[Stored data entries]
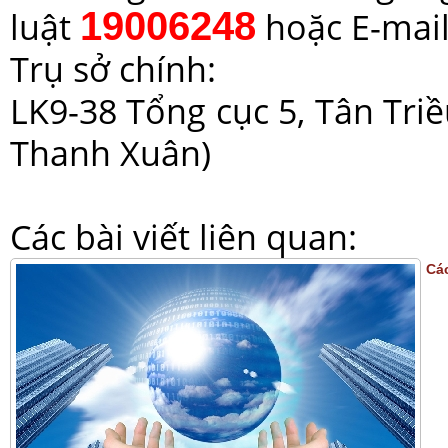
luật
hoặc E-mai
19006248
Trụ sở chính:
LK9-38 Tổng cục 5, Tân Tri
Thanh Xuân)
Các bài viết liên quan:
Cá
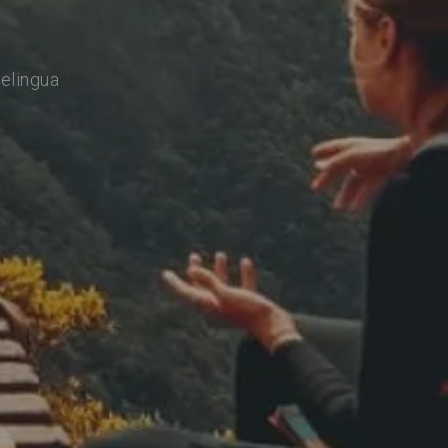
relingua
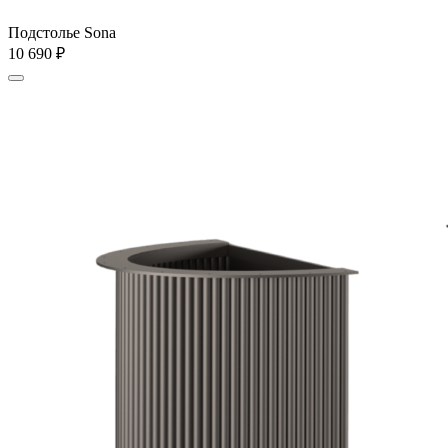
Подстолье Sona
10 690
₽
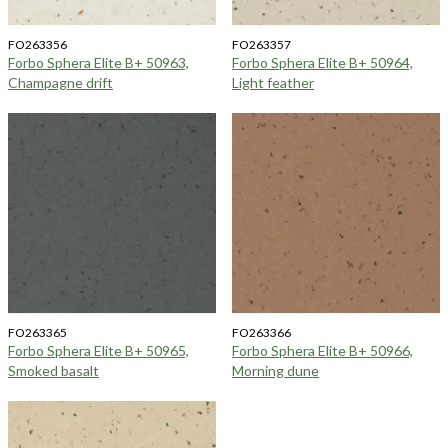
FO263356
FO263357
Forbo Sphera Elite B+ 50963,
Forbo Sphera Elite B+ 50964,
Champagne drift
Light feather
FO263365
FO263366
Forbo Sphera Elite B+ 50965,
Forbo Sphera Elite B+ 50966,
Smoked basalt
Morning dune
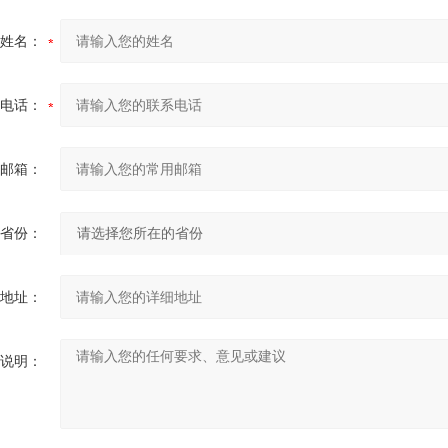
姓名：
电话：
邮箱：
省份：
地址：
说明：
* * *
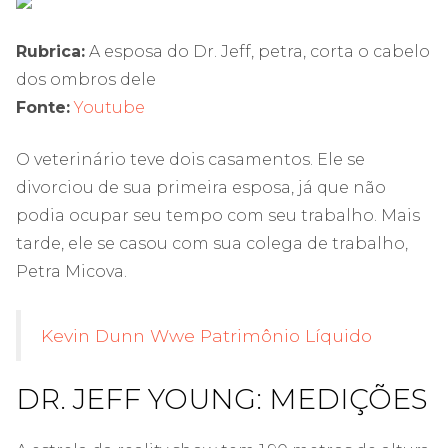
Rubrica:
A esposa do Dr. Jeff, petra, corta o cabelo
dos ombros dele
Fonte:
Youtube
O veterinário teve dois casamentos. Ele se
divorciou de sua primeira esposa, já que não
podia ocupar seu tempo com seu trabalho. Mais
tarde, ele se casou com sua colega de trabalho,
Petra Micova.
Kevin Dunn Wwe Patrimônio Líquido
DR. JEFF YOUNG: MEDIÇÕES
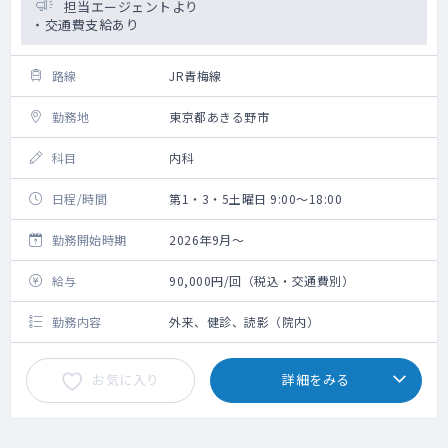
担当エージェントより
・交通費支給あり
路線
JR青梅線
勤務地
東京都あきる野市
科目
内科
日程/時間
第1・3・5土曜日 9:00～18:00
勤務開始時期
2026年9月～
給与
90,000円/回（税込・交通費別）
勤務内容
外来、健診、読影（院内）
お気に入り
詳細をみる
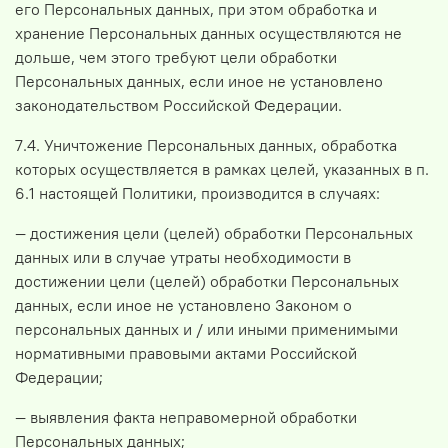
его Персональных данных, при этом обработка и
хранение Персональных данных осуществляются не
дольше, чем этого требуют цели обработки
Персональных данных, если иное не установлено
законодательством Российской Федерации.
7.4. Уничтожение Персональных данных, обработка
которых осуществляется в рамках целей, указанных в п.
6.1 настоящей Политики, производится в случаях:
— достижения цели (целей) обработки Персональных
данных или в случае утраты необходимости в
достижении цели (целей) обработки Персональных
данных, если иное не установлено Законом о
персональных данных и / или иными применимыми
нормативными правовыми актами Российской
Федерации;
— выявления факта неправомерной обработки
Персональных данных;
* * *
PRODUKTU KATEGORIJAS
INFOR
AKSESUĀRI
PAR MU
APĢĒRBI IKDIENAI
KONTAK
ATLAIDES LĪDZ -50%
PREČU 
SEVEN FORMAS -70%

• GOAL OF THE EXERCISE:
Replace "Champagne drift" with "Ivory drift" in the lines starting at the one containing "Подстолье Sona" and ending at the one containing "Morning dune". Write out only those lines, leaving out the pictures and keeping everything else unchanged.

• ANSWER TO THIS TASK:
Подстолье Sona
10 690
₽
FO263356
FO263357
Forbo Sphera Elite B+ 50963,
Forbo Sphera Elite B+ 50964,
Ivory drift
Light feather
FO263365
FO263366
Forbo Sphera Elite B+ 50965,
Forbo Sphera Elite B+ 50966,
Smoked basalt
Morning dune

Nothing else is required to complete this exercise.